Comparative performance of AI chatbots in dental implantology: insights and limitations

Uçar, SULTAN; Gaş, SELİN; Sasany, Rafat

doi:10.1186/s12903-025-07426-9

Comparative performance of AI chatbots in dental implantology: insights and limitations

Uçar S. M., Gaş S., Sasany R.

BMC Oral Health, cilt.26, sa.1, 2026 (SCI-Expanded, Scopus)

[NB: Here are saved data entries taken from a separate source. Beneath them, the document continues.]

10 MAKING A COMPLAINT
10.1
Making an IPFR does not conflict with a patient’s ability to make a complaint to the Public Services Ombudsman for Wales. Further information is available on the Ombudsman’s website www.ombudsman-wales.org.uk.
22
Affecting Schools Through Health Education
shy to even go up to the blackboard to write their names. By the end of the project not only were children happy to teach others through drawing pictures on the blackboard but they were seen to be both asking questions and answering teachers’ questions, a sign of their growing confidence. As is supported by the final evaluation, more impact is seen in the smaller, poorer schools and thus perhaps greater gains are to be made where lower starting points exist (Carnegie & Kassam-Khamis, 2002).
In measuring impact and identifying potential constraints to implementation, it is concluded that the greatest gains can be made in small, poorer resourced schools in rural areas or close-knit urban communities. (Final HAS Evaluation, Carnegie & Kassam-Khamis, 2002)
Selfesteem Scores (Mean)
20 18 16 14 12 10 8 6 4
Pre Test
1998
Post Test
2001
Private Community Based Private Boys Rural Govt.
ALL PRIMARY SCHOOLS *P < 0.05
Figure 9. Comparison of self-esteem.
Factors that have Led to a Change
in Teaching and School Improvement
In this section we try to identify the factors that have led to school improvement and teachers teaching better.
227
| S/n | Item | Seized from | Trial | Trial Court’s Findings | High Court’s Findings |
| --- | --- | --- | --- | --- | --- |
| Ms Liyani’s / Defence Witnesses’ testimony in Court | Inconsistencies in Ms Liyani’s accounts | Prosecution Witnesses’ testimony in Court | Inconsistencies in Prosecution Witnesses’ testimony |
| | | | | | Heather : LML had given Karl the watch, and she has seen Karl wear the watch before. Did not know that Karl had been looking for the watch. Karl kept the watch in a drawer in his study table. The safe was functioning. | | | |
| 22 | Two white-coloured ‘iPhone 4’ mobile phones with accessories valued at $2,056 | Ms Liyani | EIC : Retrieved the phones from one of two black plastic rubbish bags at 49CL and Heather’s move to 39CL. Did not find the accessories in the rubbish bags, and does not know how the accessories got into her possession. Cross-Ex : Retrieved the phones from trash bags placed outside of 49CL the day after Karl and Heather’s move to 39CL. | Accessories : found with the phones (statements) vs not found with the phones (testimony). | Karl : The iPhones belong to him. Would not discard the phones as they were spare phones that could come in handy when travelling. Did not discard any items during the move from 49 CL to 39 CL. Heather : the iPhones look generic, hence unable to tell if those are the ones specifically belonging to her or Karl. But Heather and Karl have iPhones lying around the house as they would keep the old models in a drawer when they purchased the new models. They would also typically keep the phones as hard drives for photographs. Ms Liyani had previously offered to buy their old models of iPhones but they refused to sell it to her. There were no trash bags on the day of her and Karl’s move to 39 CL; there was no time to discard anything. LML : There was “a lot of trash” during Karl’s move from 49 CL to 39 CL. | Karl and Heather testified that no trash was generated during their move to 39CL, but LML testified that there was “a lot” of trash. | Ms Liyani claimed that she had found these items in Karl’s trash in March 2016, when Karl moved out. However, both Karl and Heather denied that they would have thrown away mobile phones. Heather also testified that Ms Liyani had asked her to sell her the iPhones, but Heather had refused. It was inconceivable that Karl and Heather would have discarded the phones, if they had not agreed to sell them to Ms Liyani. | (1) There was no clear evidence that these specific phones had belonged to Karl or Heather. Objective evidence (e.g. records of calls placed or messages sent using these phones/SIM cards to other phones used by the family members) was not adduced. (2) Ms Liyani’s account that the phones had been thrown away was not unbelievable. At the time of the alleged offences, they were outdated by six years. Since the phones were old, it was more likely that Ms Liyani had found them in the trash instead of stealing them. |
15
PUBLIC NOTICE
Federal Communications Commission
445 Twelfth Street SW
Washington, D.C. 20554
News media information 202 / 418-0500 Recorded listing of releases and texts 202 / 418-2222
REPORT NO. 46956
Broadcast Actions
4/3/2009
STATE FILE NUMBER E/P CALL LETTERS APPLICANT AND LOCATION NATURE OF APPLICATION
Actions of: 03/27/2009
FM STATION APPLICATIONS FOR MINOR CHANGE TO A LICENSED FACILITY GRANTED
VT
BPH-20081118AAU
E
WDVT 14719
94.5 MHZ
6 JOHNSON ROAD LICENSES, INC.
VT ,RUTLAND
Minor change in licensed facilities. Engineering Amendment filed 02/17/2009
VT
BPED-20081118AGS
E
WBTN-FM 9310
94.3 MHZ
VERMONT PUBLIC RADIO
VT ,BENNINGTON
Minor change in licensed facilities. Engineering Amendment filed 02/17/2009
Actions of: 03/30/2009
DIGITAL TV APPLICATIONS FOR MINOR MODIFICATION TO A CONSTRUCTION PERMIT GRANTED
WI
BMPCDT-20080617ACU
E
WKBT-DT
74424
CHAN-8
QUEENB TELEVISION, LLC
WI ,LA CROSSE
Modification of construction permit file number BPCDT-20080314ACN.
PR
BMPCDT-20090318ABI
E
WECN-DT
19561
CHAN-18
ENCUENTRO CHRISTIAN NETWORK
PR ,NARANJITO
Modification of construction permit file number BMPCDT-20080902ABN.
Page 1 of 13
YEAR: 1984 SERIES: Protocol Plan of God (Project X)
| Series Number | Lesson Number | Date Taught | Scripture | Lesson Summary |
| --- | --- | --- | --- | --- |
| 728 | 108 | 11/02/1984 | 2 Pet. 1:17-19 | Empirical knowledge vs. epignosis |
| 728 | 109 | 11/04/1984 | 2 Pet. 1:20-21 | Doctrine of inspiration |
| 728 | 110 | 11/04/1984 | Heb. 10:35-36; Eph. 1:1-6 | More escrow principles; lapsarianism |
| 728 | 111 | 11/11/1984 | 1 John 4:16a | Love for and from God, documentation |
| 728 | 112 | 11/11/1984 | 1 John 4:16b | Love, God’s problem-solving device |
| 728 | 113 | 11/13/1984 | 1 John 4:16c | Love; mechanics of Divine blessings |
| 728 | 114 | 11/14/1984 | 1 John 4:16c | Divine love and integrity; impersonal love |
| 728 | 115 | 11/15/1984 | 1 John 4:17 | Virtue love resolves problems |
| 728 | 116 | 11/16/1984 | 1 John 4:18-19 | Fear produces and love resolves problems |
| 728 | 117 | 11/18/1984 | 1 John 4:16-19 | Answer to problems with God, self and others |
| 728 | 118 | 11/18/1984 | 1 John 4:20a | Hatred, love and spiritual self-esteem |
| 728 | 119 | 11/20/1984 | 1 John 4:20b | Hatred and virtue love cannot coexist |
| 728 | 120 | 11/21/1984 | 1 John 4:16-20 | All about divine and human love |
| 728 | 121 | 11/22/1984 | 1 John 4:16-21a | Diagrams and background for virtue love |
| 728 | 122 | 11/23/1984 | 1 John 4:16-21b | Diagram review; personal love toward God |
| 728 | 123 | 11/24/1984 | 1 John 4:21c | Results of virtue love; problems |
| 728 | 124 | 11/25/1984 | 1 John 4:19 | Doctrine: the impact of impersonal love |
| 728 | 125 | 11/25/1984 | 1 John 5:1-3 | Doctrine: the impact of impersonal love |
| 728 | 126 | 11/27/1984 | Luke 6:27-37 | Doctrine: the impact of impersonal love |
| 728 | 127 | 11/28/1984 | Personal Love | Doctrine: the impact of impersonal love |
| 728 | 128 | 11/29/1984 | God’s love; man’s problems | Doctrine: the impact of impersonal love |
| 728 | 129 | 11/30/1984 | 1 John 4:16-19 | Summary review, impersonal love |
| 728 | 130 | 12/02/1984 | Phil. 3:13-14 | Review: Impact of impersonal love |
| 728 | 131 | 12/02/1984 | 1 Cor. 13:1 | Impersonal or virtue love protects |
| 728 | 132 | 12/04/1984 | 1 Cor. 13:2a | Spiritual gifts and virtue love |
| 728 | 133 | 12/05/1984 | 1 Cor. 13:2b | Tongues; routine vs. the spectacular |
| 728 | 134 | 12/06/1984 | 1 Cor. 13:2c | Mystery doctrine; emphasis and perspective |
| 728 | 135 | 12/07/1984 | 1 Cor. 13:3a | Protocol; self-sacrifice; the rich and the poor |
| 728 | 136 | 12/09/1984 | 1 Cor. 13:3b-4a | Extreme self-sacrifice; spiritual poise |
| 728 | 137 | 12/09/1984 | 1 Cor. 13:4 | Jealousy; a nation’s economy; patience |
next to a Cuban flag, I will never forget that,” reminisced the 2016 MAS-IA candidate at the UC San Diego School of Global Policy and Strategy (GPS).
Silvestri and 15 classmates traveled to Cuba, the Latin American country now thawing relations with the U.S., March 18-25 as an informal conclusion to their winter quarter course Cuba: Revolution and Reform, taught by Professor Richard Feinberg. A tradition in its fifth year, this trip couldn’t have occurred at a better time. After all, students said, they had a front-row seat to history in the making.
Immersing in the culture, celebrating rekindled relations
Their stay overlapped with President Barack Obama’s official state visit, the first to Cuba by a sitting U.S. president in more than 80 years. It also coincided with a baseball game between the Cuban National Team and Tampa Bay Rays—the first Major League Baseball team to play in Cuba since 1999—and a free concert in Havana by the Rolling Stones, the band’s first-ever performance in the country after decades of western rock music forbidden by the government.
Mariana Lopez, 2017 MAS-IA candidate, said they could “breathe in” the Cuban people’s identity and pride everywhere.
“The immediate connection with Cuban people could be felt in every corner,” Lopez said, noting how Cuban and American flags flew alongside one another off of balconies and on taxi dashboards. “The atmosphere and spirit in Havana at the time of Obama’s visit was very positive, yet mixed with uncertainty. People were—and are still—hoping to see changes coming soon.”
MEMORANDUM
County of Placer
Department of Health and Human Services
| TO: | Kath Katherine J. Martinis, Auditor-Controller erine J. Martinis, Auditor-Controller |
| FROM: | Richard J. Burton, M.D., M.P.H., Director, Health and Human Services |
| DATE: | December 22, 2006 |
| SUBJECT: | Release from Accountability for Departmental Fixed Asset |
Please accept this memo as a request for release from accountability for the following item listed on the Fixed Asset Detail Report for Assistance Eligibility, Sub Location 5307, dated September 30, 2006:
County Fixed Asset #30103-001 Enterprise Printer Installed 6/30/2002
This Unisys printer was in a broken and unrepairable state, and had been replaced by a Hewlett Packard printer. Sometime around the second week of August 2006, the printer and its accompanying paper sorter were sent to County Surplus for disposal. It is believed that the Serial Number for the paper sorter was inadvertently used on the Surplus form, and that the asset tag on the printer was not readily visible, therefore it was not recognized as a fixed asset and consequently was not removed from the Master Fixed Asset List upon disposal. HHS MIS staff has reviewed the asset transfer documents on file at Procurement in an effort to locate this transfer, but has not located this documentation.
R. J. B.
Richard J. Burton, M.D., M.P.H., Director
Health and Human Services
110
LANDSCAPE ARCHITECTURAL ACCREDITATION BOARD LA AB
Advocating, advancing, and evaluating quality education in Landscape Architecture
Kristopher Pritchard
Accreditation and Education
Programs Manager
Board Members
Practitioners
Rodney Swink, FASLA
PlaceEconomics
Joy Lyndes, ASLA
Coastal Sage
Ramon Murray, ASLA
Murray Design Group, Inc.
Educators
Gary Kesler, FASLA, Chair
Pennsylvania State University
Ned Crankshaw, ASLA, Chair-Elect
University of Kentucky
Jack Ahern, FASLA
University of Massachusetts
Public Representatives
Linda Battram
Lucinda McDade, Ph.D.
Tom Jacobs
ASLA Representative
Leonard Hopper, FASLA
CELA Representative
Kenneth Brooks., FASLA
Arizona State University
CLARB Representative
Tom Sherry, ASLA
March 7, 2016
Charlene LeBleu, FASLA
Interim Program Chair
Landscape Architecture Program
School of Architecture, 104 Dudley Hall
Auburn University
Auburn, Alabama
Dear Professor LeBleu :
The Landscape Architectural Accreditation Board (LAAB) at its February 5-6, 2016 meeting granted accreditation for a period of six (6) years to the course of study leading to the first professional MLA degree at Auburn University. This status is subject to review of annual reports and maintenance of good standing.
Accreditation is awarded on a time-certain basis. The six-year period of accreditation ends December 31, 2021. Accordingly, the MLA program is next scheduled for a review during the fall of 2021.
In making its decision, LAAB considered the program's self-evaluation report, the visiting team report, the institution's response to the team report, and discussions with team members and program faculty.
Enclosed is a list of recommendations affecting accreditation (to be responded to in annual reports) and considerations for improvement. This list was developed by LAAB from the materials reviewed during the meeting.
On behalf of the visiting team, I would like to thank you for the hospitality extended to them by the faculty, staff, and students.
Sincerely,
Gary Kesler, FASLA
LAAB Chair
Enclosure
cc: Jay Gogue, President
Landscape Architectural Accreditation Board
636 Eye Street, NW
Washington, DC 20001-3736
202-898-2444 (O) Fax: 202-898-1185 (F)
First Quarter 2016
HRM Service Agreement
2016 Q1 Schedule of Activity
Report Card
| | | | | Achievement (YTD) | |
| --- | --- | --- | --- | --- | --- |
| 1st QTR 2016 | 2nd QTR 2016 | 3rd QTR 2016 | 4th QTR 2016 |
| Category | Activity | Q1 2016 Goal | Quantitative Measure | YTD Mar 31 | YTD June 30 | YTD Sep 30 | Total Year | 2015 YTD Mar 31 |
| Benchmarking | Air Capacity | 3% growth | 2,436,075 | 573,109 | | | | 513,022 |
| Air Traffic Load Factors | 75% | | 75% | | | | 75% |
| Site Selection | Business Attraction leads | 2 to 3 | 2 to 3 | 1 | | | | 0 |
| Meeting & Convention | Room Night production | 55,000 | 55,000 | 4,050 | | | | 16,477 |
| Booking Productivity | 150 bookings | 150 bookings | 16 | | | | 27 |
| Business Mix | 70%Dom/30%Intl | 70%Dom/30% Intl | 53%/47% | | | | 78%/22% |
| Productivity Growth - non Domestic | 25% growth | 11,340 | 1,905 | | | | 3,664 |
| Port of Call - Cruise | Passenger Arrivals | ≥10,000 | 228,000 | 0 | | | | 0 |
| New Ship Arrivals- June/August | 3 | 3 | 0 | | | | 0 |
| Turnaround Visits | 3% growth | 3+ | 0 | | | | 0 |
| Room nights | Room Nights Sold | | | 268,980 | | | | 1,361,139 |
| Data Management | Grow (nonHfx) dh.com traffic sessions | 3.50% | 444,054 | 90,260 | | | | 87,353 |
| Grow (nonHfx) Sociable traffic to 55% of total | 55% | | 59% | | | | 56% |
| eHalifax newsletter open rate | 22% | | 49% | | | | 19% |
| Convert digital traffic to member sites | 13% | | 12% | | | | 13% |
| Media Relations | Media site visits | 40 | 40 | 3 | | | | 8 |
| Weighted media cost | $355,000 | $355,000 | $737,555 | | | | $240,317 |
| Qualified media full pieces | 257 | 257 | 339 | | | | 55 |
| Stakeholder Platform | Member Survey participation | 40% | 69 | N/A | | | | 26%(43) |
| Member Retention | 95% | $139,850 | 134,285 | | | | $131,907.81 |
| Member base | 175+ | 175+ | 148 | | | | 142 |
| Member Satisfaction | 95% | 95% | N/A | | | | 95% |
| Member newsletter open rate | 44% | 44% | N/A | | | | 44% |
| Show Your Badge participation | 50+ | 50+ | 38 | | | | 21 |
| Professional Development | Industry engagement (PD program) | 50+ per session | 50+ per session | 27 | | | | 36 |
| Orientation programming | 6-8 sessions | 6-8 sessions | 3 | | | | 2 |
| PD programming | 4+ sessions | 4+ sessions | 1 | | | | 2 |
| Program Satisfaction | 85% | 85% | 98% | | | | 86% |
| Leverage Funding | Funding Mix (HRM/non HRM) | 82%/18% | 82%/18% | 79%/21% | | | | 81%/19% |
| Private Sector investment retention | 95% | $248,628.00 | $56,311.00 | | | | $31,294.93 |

Yayın Türü: Makale / Tam Makale
Cilt numarası: 26 Sayı: 1
Basım Tarihi: 2026
Doi Numarası: 10.1186/s12903-025-07426-9
Dergi Adı: BMC Oral Health
Derginin Tarandığı İndeksler: Science Citation Index Expanded (SCI-EXPANDED), Scopus, CINAHL, MEDLINE, Directory of Open Access Journals
Anahtar Kelimeler: Artificial intelligence, Clinical decision-making, Dental education, Dental implantology
İstanbul Gelişim Üniversitesi Adresli: Evet

Özet

Objective: This study critically evaluated the performance, accuracy, and clinical relevance of three large language models ChatGPT-4o, Claude 3.5, and Gemini 1.5 Pro when answering expert-generated questions on zygomatic implantology. The goal was to determine the extent to which such tools may function as educational or clinical decision supports in maxillofacial surgery. Methods: Thirty-eight standardized questions were developed by four oral and maxillofacial surgeons with advanced expertise in zygomatic implantology. Each model’s responses were independently assessed by five calibrated clinical raters using validated metrics DISCERN, GQS, and a 5-point Accuracy Rubric to judge reliability, quality, and factual correctness. Non-parametric statistics (Kruskal–Wallis with Bonferroni post hoc correction; Spearman correlation) were used, and inter-rater reliability was quantified by ICC(2,1) = 0.86–0.91 (p < 0.001). Results: Gemini 1.5 Pro achieved slightly higher mean scores for response quality and accuracy, whereas Claude 3.5 and ChatGPT-4o performed comparably. However, absolute differences were modest (≤ 0.5 points on 5-point scales), indicating relative trends rather than decisive superiority. All models produced readable, clinically relevant content, though variability persisted in the depth and specificity of clinical guidance. Conclusion: Current AI language models exhibit moderate but inconsistent competency when addressing complex implantology scenarios. While Gemini 1.5 Pro scored marginally higher, these differences are unlikely to be of major practical consequence. Continuous validation, transparent reporting of model versions, and expert supervision remain essential before integrating such systems into routine dental education or clinical decision-making.